Academic pathologies aside, I had another shiny hubcap go by, and I’m off again. The topic du jour is efficient encoding of signals, such as sound, video, etc. The paper I’m interested in was written by two Carnegie Mellon researchers named Lewicki and Smith entitled “Efficient Audio Encoding”. They have a lab website here, and the paper is here. Unfortunately, you’ll have to have a subscription to Nature to view the paper.
The basis of the paper is “spike encoding” of signals. The brain uses neuron pulses, or spikes, to encode information about a signal, such as audio data. These spikes are fairly sparse, and are very efficient at describing the signal with a minimal amount of activity. In fact, Smith and Lewicki are arguing that the spiking is functionally optimal for speech.
This brings up the question “Does the brain adapt to speech, or does speech adapt to the brain”. Smith and Lewicki would argue for the latter (although the former does occur, such as a higher level of sensitization to one’s own dialect). The experiments done by Smith and Lewicki showed that the brain encodes speech at a near optimum level given its neural coding characteristics. The brain in question, however, belonged to a cat, and not a human. This seems to indicate that we use our specific speech patterns simply because our brains are efficient at handling them.

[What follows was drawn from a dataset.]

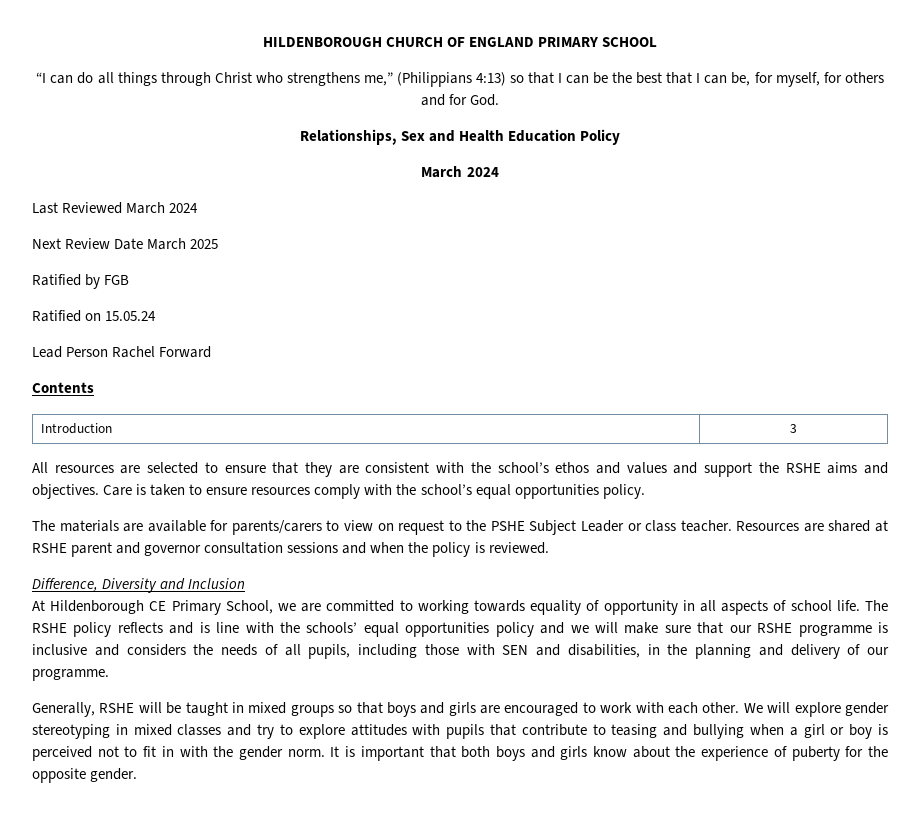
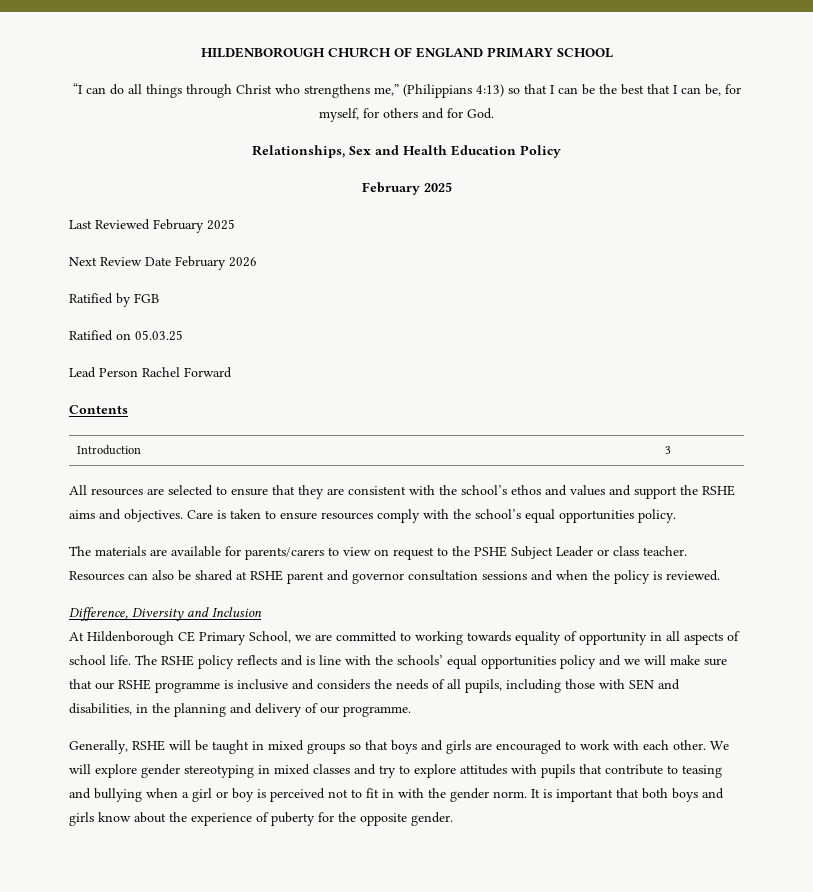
[421,166,499,178] March 2024 -> [361,182,452,195] February 2025
[126,202,199,214] March 2024 -> [153,219,235,233] February 2025
[147,238,219,250] March 2025 -> [175,256,257,270] February 2026
[105,311,157,321] 15.05.24 -> [135,330,183,341] 05.03.25
[803,523,824,532] are -> [128,570,191,581] can also be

Smith and Lewicki suggest in another paper that music seems to be suited for this encoding scheme as well. I may be going out on a limb, but If these claims are true, it could revolutionize the way we understand music and speech. First off, there will be the obvious efficiency gains. Cell phone technology wouldn’t have to limit the sound quality to scrimp and save on bandwidth. Movies and music could be stored with even less space (although, space is no longer at the premium it used to be). The main problem with the method so far is that the encoding/decoding method can be fairly hard for a computer to perform (mainly because it does not have the massively parallel computation structure the brain has).
Efficiency aside, I think this is only scratching the surface of what this method is capable of. If we’re characterizing signals in terms of an optimally efficient “brain language” (neural spike activity), what can this brain language tell us about the signal it’s describing? It’s already helped us understand why we’ve chosen certain sounds for our speech, perhaps it can tell us why we’re drawn to certain patterns of music, or come to an understanding of correlations between music and phrases in terms of their spike encodings.
The main point here is that this method is a significant step towards getting computers to use the same kind of signal processing routines that brains use. If we’re concerned about true “human computer interaction”, this kind of discovery is extremely important because it potentially removes a “layer of obfuscation” between a computer and a human being. Exciting stuff!